> [ЗАДАНИЯ]:
1 > Что, согласно интервью об актёрской профессии, отвечающий спрашивает в первую очередь, когда ему предлагают роль в кино или антрепризном спектакле?
2 > Пожалуйста, продолжите интервью об актёрской профессии после его последней фразы.

> [ФРАГМЕНТ ИНТЕРВЬЮ]:

Никто не работает ради зрителя. Я не работаю ради зрителя. Я не знаю, кто это. Каждый день ко мне в театр приходят новые и новые люди, и я понятия не имею, кто они такие.

Но это не значит, что зритель мне безразличен. Совсем наоборот. Более того, зритель для меня — партнер. Он для меня средство, инструмент. Когда я выхожу на сцену, мы с ним вместе работаем. Только я за это получаю деньги, а зритель их платит. Но, надеюсь, получает удовлетворение от того, как я работаю за его деньги. Потому что ради этого он пришел — увидеть, как я тружусь, на что я способен.

А все остальные — четвертая стена, когда актер говорит, мол, я не вижу зала, я весь погружен в действие, — это либо обратитесь к психиатру, либо возьмите себя в руки и совесть имейте, не врите. Все работают ради денег, ради славы, ради того, чтобы тебя узнавали на улице. Но это сначала, потом слава уже отходит на третий, четвертый план, это становится неважно, это даже уже утомляет. Вот, собственно, и все.

— Если я вас правильно понял, когда вам предлагают роль в кино или в антрепризном спектакле, вы тут же спрашиваете: «Сколько?»

— Нет.

— Не так грубо?

— Сначала спрошу: «Что?» То есть кого мне предстоит играть, с каким материалом работать. Если все это мне понравится, тогда уж, конечно, спрошу, сколько. И если ответ меня устроит, отвечу да.

— Торговаться относительно суммы гонорара будете? Или всем известно, сколько вы стоите?

— Нет, неизвестно. Всегда спрашивают, какая у меня ставка. Я нашел замечательную формулу: говорю, что я вне категории, у меня ставки нет, сделайте мне предложение, от которого я не смогу отказаться, все остальное в ваших руках, пожалуйста. Но торговаться, если что, я тоже умею. (Смеется.)

— Вас можно назвать самодостаточным человеком?

— Стопроцентно.

— Вы одинаково играете перед любой публикой, будь то спектакль в столице или, допустим, в каком-нибудь сельском театре?

Находясь на даче, особенно люблю вечерами смотреть с дочкой Антониной, ей сейчас девять с половиной лет, мультики-фэнтези
Фото: А. Ридман

— Нет, всякий раз все по-разному. Но дело тут не в масштабе площадки. Все мы, в конце концов, люди. Если у меня болит голова или плохое настроение, я злой, чем-то расстроен, это не может не влиять на мою игру.

Да, мой герой, конечно, живет в рамках спектакля, но на сцене я всегда разный, даже если играю роль в тысячный раз. Каждый раз все будет иначе, потому что каждый день ты другой. Скажу больше: если не так, если каждый раз ты играешь свою роль одинаково, смени профессию.

> [Данные: текст, извлечённый со страницы]:
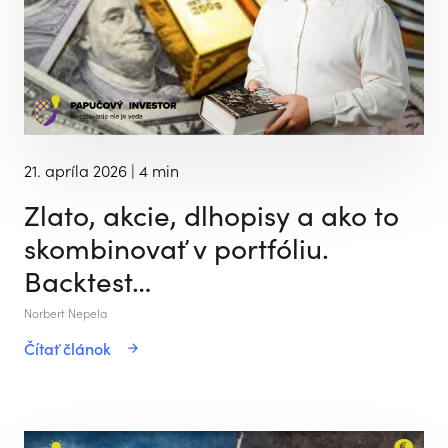
21. apríla 2026
| 4 min
Zlato, akcie, dlhopisy a ako to
skombinovať v portfóliu.
Backtest…
Norbert Nepela
Čítať článok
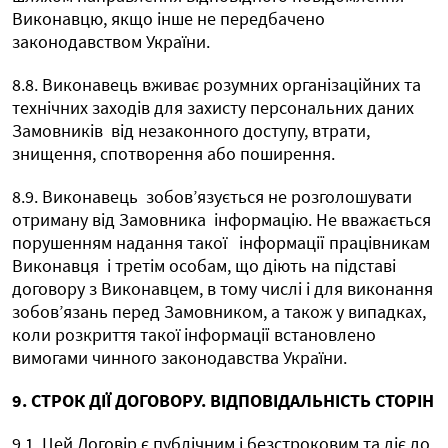
Виконавцю, якщо інше не передбачено
законодавством України.
8.8. Виконавець вживає розумних організаційних та
технічних заходів для захисту персональних даних
Замовників
від незаконного доступу, втрати,
знищення, спотворення або поширення.
8.9. Виконавець
зобов’язується не розголошувати
отриману від Замовника
інформацію. Не вважається
порушенням надання такої
інформації працівникам
Виконавця
і третім особам, що діють на підставі
договору з Виконавцем, в тому числі і для виконання
зобов’язань перед Замовником, а також у випадках,
коли розкриття такої інформації встановлено
вимогами чинного законодавства України.
9. СТРОК ДІЇ ДОГОВОРУ. ВІДПОВІДАЛЬНІСТЬ СТОРІН
9.1
Цей Договір є публічним і безстроковим та діє до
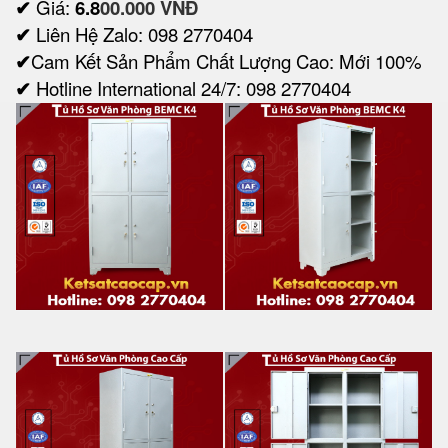
✔
Giá:
6.8
00.000 VNĐ
✔
Liên Hệ Zalo: 098 2770404
✔
Cam Kết Sản Phẩm Chất Lượng Cao: Mới 100%
✔
Hotline International 24/7: 098 2770404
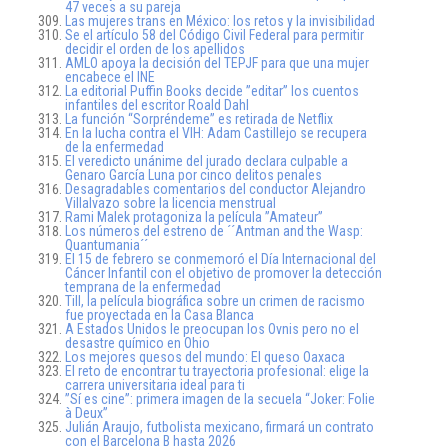
47 veces a su pareja
Las mujeres trans en México: los retos y la invisibilidad
Se el artículo 58 del Código Civil Federal para permitir
decidir el orden de los apellidos
AMLO apoya la decisión del TEPJF para que una mujer
encabece el INE
La editorial Puffin Books decide ”editar” los cuentos
infantiles del escritor Roald Dahl
La función “Sorpréndeme” es retirada de Netflix
En la lucha contra el VIH: Adam Castillejo se recupera
de la enfermedad
El veredicto unánime del jurado declara culpable a
Genaro García Luna por cinco delitos penales
Desagradables comentarios del conductor Alejandro
Villalvazo sobre la licencia menstrual
Rami Malek protagoniza la película ”Amateur”
Los números del estreno de ´´Antman and the Wasp:
Quantumania´´
El 15 de febrero se conmemoró el Día Internacional del
Cáncer Infantil con el objetivo de promover la detección
temprana de la enfermedad
Till, la película biográfica sobre un crimen de racismo
fue proyectada en la Casa Blanca
A Estados Unidos le preocupan los Ovnis pero no el
desastre químico en Ohio
Los mejores quesos del mundo: El queso Oaxaca
El reto de encontrar tu trayectoria profesional: elige la
carrera universitaria ideal para ti
”Sí es cine”: primera imagen de la secuela “Joker: Folie
à Deux”
Julián Araujo, futbolista mexicano, firmará un contrato
con el Barcelona B hasta 2026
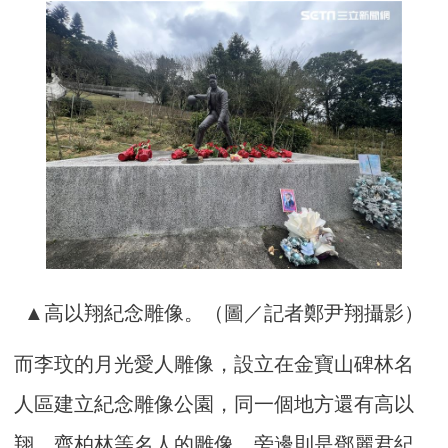
▲高以翔紀念雕像。（圖／記者鄭尹翔攝影）
而李玟的月光愛人雕像，設立在金寶山碑林名
人區建立紀念雕像公園，同一個地方還有高以
翔、齊柏林等名人的雕像，旁邊則是鄧麗君紀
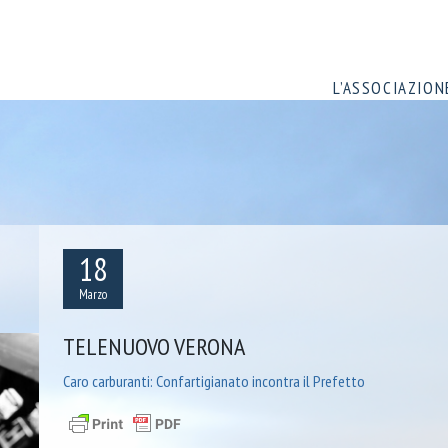
L’ASSOCIAZION
18
Marzo
TELENUOVO VERONA
Caro carburanti: Confartigianato incontra il Prefetto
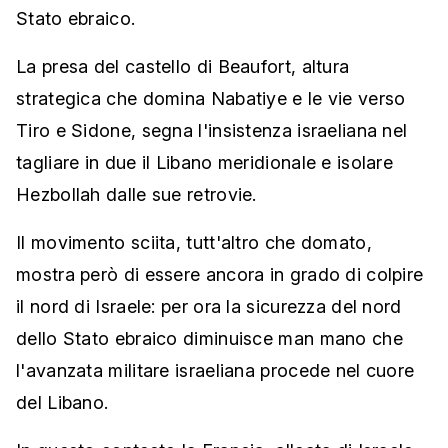
Stato ebraico.
La presa del castello di Beaufort, altura
strategica che domina Nabatiye e le vie verso
Tiro e Sidone, segna l'insistenza israeliana nel
tagliare in due il Libano meridionale e isolare
Hezbollah dalle sue retrovie.
Il movimento sciita, tutt'altro che domato,
mostra però di essere ancora in grado di colpire
il nord di Israele: per ora la sicurezza del nord
dello Stato ebraico diminuisce man mano che
l'avanzata militare israeliana procede nel cuore
del Libano.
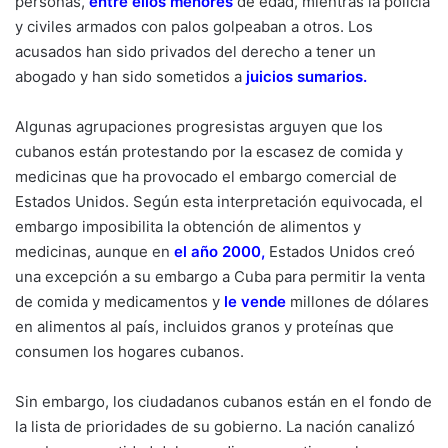
personas,
entre ellos menores
de edad, mientras la policía
y civiles armados con palos golpeaban a otros. Los
acusados han sido privados del derecho a tener un
abogado y han sido sometidos a
juicios sumarios
.
Algunas agrupaciones progresistas arguyen que los
cubanos están protestando por la escasez de comida y
medicinas que ha provocado el embargo comercial de
Estados Unidos. Según esta interpretación equivocada, el
embargo imposibilita la obtención de alimentos y
medicinas, aunque
en
el año 2000
,
Estados Unidos creó
una excepción a su embargo a Cuba para permitir la venta
de comida y medicamentos y
le vende
millones de dólares
en alimentos al país, incluidos granos y proteínas que
consumen los hogares cubanos.
Sin embargo, los ciudadanos cubanos están en el fondo de
la lista de prioridades de su gobierno. La nación canalizó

> [ОТВЕТЫ К ЗАДАНИЯМ]:
1 > «Что?», то есть кого предстоит играть и с каким материалом работать.

2 >
Смени профессию, потому что ты не артист, ты ремесленник. Значит, ты просто заучил свою роль, ты ходишь по сцене деревянный, как Буратино. Уйди отсюда. Ну или не уходи, играй маленькие роли, но тогда уж не обижайся, тебе большего ничего не будет.

— Если зал по какой-то причине вдруг полупустой — обидно?

— Слава богу, такого еще не бывало, хотя, конечно, это очень обидно. Но позволять себе на это обижаться или как-то спустя рукава играть в тот день не стоит, халтурить-то не надо.

Во-первых, самому будет стыдно. А во-вторых, товарищи твои могут сказать: «Сань, ты чего-то сегодня схалтурил». От чего будет еще более стыдно. Зачем такое допускать? Никогда такого делать не надо.

— Представьте, вы на сцене, что-то говорите страстно, и вдруг видите боковым зрением, что два-три зрителя встали и направились к выходу. Это на вас подействует, разозлит?

— Ну вообще люди, понятно, по разным причинам могут встать и уйти со спектакля. Но я, естественно, понимаю ваш вопрос, что вы имеете в виду.

Так вот отвечу вам, что на меня такое поведение зрителя уже не действует. Раньше, быть может, и подействовало бы, когда был моложе, сейчас нет. Сейчас я таких зрителей пожалею — идите с миром, 798-то человек в зале остались, для которых я и буду смеяться, плакать, спорить, соглашаться...

— В такой момент у вас даже голос не дрогнет?

— Нет. Зачем? Знаете, есть такие зрители, которых в старину называли «калошниками», очень верное определение.

— Зрители-калошники?

— Да. Это те, которые, как только заканчивается спектакль, закрывается занавес, встают и бегут из зала, чтобы первыми успеть взять в гардеробе свои калоши. Они пришли только ради того, чтобы узнать, чем спектакль кончится.

Кончилось. Ну, все! У них нет благодарности, это не мои зрители. Они вообще не зрители, я их не считаю за публику.

Есть также зрители, которые начинают при малейшей задержке в одну-две минуты хлопать в зале, как будто они пришли на вокзал и ждут курьерского поезда, им надо ехать куда-то. Я этого не понимаю. Таких зрителей я тоже очень не люблю.

Бывает, молодежь хулиганит, но это не от большого ума, который, дай Бог, у них, возможно, со временем появится. Количество дураков-то не меняется, оно во все времена одинаковое в процентном отношении.

Есть зрители, которые не отключают мобильные телефоны, хотя об этом в зале всем специально объявляют перед началом театрального действия. Артистам это очень мешает.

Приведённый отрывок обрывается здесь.